» **Assignment 1**: From the multi-GPU training thread, output the part that opens with the words containing "Thank you for" and closes with "Yes, thats correct!".
» **Assignment 2**:
Answer these questions about the multi-GPU training thread:
(a) What license does the repository use?
(b) What value does the maintainer's command give for the master port?
(c) When training with 8 GPUs, what should N_rand be changed to?

VITA-Group / GNT

[ICLR 2023] "Is Attention All NeRF Needs?" by Mukund Varma T*, Peihao Wang* , Xuxi Chen, Tianlong Chen, Subhashini Venugopalan, Zhangyang Wang
https://vita-group.github.io/GNT
MIT License
340 stars 25 forks source link

How to apply multi-gpu training? #13

Closed lifuguan closed 1 year ago

lifuguan commented 1 year ago

Hello, thanks for the great work! I'm wondering how can we apply mulit-gpu training?

I use the following command

python train.py --config configs/gnt_ft_rffr.txt --distributed --local_rank 2

but it occurs the following problems:

Error initializing torch.distributed using env:// rendezvous: environment variable RANK expected, but not set

The distributed training code of train.py is shown below:

    if args.distributed:
        torch.distributed.init_process_group(backend="nccl", init_method="env://localhost:50000")
        args.local_rank = int(os.environ.get("LOCAL_RANK"))
        torch.cuda.set_device(args.local_rank)
MukundVarmaT commented 1 year ago

Hi,

Thank you for your interest in our work! To train on multiple GPUs,

python3 -m torch.distributed.launch --nnodes=1 --node_rank=0 --nproc_per_node=<num-gpus> --use_env --master_port=21221 train.py ... (remaining args)

lifuguan commented 1 year ago

Thanks! One more question following the issue, if I train the model with 8 gpus, should I change N_rand from 4096 to 512?

MukundVarmaT commented 1 year ago

Yes, thats correct!

(Limb landmark coordinates)
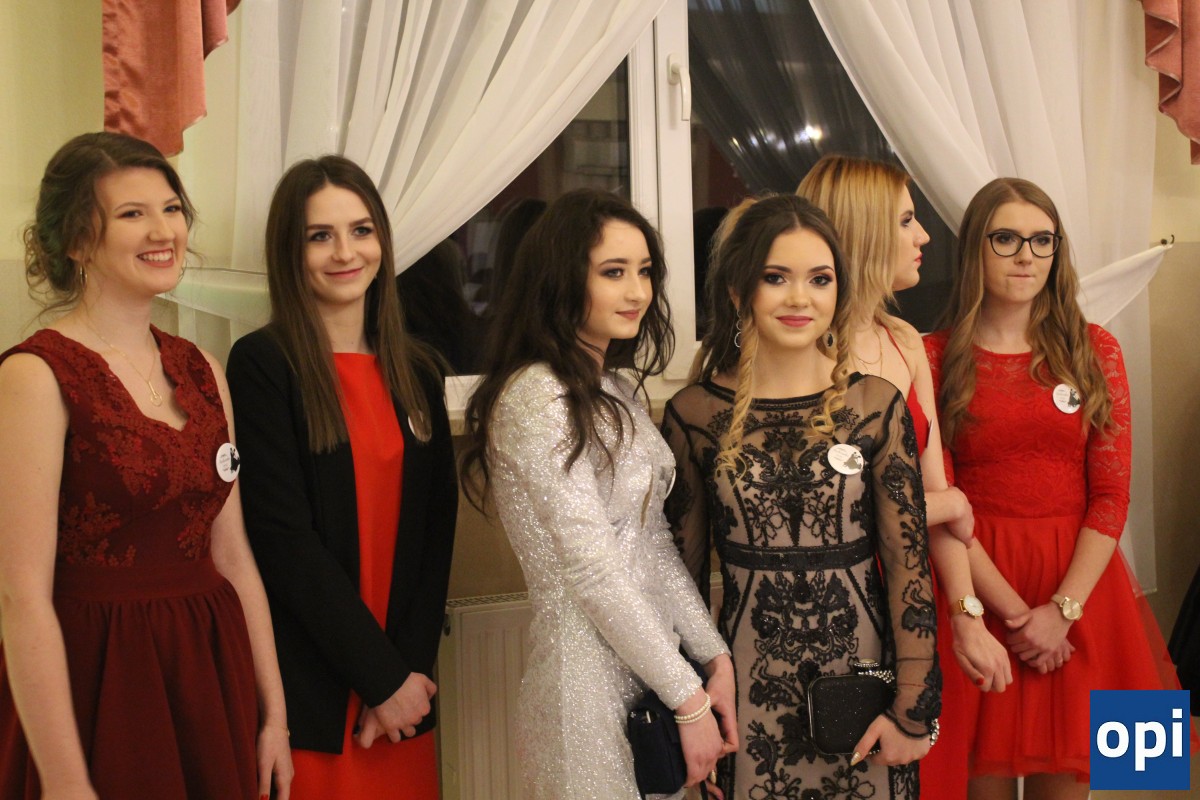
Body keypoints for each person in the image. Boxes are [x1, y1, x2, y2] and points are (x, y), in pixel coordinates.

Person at [0, 132, 293, 799]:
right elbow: (22, 596)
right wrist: (64, 781)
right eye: (132, 214)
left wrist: (273, 714)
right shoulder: (35, 375)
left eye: (171, 209)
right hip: (100, 677)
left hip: (207, 669)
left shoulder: (202, 368)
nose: (163, 231)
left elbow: (234, 555)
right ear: (77, 242)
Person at [459, 188, 737, 799]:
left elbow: (653, 546)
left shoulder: (614, 389)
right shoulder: (536, 395)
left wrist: (714, 660)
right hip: (583, 682)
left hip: (648, 673)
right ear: (562, 279)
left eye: (645, 271)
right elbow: (593, 570)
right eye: (614, 272)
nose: (637, 292)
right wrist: (688, 698)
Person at [925, 177, 1197, 798]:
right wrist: (1018, 616)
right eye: (1006, 239)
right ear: (974, 248)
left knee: (1085, 776)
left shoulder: (1094, 348)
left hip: (1081, 590)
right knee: (975, 782)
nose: (1026, 256)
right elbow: (943, 502)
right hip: (976, 591)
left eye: (1042, 240)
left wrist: (1061, 612)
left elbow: (1112, 495)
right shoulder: (935, 355)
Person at [663, 193, 940, 799]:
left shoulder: (876, 405)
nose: (800, 298)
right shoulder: (693, 416)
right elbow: (680, 585)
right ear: (738, 290)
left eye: (819, 279)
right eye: (775, 278)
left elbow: (908, 567)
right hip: (744, 700)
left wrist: (913, 709)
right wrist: (691, 715)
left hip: (863, 696)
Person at [227, 156, 456, 799]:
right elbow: (282, 540)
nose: (345, 252)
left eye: (361, 230)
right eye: (320, 236)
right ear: (290, 251)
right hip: (319, 689)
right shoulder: (263, 364)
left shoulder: (419, 370)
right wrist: (379, 679)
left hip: (402, 700)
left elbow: (436, 534)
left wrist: (407, 681)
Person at [797, 154, 1012, 800]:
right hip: (840, 598)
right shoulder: (802, 347)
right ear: (862, 231)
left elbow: (935, 486)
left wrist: (966, 612)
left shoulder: (903, 339)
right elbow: (821, 506)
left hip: (918, 598)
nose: (923, 237)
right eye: (906, 221)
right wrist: (946, 505)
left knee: (934, 778)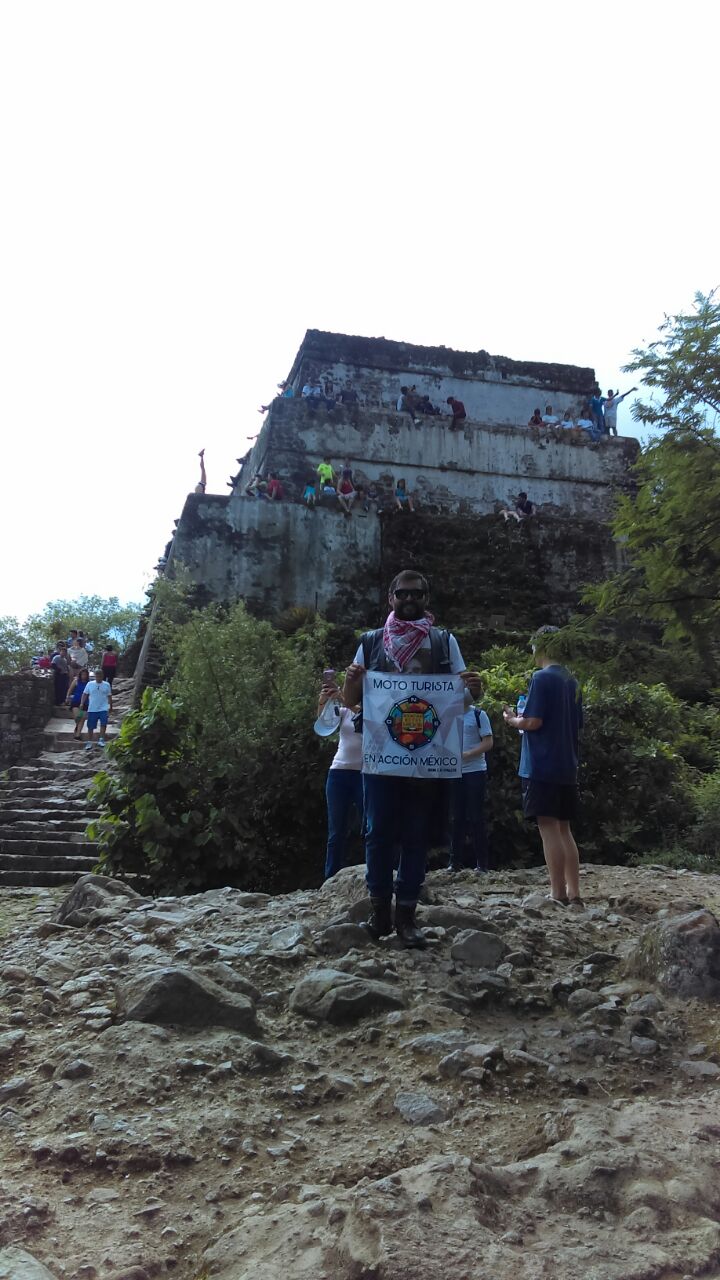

» **Exercise result 1**:
Thank you for your interest in our work! To train on multiple GPUs,

python3 -m torch.distributed.launch --nnodes=1 --node_rank=0 --nproc_per_node=<num-gpus> --use_env --master_port=21221 train.py ... (remaining args)

lifuguan commented 1 year ago

Thanks! One more question following the issue, if I train the model with 8 gpus, should I change N_rand from 4096 to 512?

MukundVarmaT commented 1 year ago

Yes, thats correct!

» **Exercise result 2**:
(a) MIT License
(b) 21221
(c) 512